Below is a set of records, and all of them should be retyped exactly, minus the pictures.

______

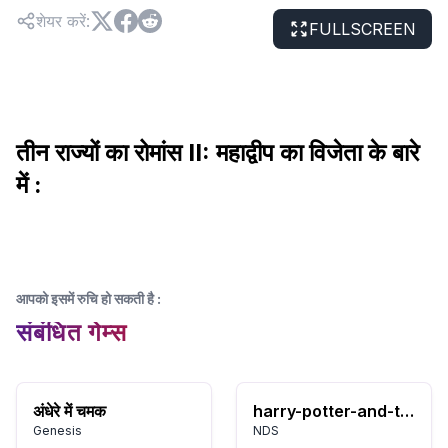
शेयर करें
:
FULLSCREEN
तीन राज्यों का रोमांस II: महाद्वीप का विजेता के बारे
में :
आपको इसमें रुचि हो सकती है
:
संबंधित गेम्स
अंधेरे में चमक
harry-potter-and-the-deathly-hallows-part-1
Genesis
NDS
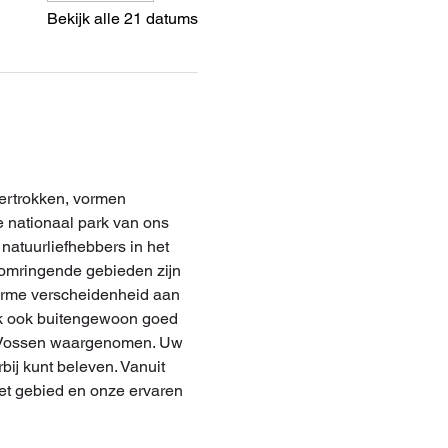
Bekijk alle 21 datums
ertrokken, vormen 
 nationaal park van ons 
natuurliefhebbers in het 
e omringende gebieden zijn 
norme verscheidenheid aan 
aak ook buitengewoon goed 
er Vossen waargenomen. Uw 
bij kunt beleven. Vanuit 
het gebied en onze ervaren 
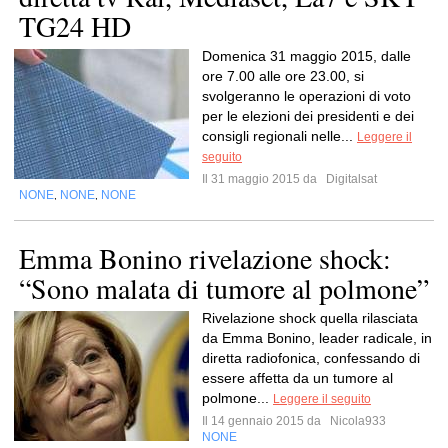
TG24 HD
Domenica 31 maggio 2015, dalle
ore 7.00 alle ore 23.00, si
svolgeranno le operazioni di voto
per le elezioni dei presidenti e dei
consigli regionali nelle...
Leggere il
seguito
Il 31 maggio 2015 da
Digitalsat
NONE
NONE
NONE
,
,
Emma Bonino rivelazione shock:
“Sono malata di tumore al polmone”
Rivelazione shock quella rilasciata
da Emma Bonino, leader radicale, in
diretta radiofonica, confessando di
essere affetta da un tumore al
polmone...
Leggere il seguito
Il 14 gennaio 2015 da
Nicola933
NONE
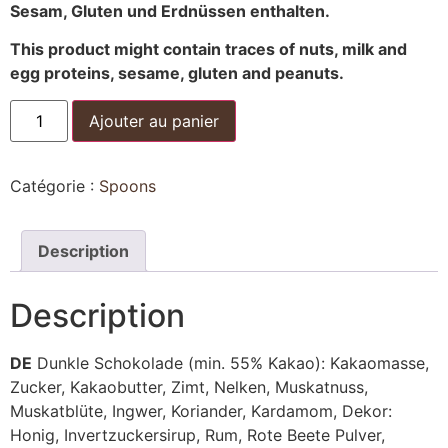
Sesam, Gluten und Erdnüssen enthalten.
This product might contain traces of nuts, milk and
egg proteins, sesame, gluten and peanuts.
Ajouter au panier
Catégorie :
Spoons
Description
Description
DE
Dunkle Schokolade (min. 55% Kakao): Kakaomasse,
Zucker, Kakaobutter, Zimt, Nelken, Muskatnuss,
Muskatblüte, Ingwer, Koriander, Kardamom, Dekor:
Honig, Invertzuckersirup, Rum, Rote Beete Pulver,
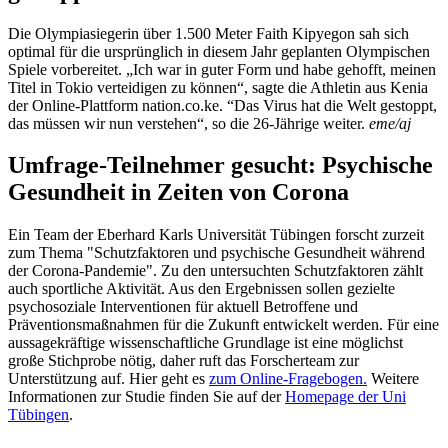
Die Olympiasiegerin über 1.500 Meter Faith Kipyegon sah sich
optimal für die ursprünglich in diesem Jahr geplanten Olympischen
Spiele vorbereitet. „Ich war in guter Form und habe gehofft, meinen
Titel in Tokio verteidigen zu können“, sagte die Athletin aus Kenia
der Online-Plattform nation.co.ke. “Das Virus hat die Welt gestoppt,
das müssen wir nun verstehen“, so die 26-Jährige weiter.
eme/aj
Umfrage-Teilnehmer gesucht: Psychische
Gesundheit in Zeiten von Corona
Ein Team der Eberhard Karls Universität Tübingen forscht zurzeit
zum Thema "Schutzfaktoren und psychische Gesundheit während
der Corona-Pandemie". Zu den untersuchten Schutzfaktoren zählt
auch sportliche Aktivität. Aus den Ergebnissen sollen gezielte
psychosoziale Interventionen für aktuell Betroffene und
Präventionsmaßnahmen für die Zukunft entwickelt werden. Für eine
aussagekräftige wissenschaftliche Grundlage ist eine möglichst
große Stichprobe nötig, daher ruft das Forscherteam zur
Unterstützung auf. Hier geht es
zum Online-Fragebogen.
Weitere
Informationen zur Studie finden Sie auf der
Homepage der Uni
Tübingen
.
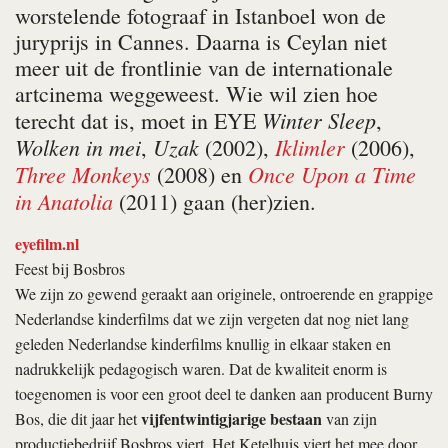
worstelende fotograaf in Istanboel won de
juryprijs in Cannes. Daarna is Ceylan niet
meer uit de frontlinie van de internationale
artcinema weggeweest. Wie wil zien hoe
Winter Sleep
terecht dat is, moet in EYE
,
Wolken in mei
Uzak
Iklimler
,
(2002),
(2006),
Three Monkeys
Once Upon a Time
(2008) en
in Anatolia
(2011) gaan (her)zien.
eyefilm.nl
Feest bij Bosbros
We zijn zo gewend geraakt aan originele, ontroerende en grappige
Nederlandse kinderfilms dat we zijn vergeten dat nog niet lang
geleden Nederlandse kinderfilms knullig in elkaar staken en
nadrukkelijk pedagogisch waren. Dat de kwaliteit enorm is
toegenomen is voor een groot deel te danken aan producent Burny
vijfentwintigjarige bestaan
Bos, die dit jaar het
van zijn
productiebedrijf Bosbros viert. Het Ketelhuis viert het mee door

______

* [Task answer]
शेयर करें
:
FULLSCREEN
तीन राज्यों का रोमांस II: महाद्वीप का विजेता के बारे
में :
आपको इसमें रुचि हो सकती है
:
संबंधित गेम्स
अंधेरे में चमक
harry-potter-and-the-deathly-hallows-part-1
Genesis
NDS
Bekijk alle 21 datums
ertrokken, vormen 
 nationaal park van ons 
natuurliefhebbers in het 
e omringende gebieden zijn 
norme verscheidenheid aan 
aak ook buitengewoon goed 
er Vossen waargenomen. Uw 
bij kunt beleven. Vanuit 
het gebied en onze ervaren 
TG24 HD
Domenica 31 maggio 2015, dalle
ore 7.00 alle ore 23.00, si
svolgeranno le operazioni di voto
per le elezioni dei presidenti e dei
consigli regionali nelle...
Leggere il
seguito
Il 31 maggio 2015 da
Digitalsat
NONE
NONE
NONE
,
,
Emma Bonino rivelazione shock:
“Sono malata di tumore al polmone”
Rivelazione shock quella rilasciata
da Emma Bonino, leader radicale, in
diretta radiofonica, confessando di
essere affetta da un tumore al
polmone...
Leggere il seguito
Il 14 gennaio 2015 da
Nicola933
NONE
Sesam, Gluten und Erdnüssen enthalten.
This product might contain traces of nuts, milk and
egg proteins, sesame, gluten and peanuts.
Ajouter au panier
Catégorie :
Spoons
Description
Description
DE
Dunkle Schokolade (min. 55% Kakao): Kakaomasse,
Zucker, Kakaobutter, Zimt, Nelken, Muskatnuss,
Muskatblüte, Ingwer, Koriander, Kardamom, Dekor:
Honig, Invertzuckersirup, Rum, Rote Beete Pulver,
Die Olympiasiegerin über 1.500 Meter Faith Kipyegon sah sich
optimal für die ursprünglich in diesem Jahr geplanten Olympischen
Spiele vorbereitet. „Ich war in guter Form und habe gehofft, meinen
Titel in Tokio verteidigen zu können“, sagte die Athletin aus Kenia
der Online-Plattform nation.co.ke. “Das Virus hat die Welt gestoppt,
das müssen wir nun verstehen“, so die 26-Jährige weiter.
eme/aj
Umfrage-Teilnehmer gesucht: Psychische
Gesundheit in Zeiten von Corona
Ein Team der Eberhard Karls Universität Tübingen forscht zurzeit
zum Thema "Schutzfaktoren und psychische Gesundheit während
der Corona-Pandemie". Zu den untersuchten Schutzfaktoren zählt
auch sportliche Aktivität. Aus den Ergebnissen sollen gezielte
psychosoziale Interventionen für aktuell Betroffene und
Präventionsmaßnahmen für die Zukunft entwickelt werden. Für eine
aussagekräftige wissenschaftliche Grundlage ist eine möglichst
große Stichprobe nötig, daher ruft das Forscherteam zur
Unterstützung auf. Hier geht es
zum Online-Fragebogen.
Weitere
Informationen zur Studie finden Sie auf der
Homepage der Uni
Tübingen
.
worstelende fotograaf in Istanboel won de
juryprijs in Cannes. Daarna is Ceylan niet
meer uit de frontlinie van de internationale
artcinema weggeweest. Wie wil zien hoe
Winter Sleep
terecht dat is, moet in EYE
,
Wolken in mei
Uzak
Iklimler
,
(2002),
(2006),
Three Monkeys
Once Upon a Time
(2008) en
in Anatolia
(2011) gaan (her)zien.
eyefilm.nl
Feest bij Bosbros
We zijn zo gewend geraakt aan originele, ontroerende en grappige
Nederlandse kinderfilms dat we zijn vergeten dat nog niet lang
geleden Nederlandse kinderfilms knullig in elkaar staken en
nadrukkelijk pedagogisch waren. Dat de kwaliteit enorm is
toegenomen is voor een groot deel te danken aan producent Burny
vijfentwintigjarige bestaan
Bos, die dit jaar het
van zijn
productiebedrijf Bosbros viert. Het Ketelhuis viert het mee door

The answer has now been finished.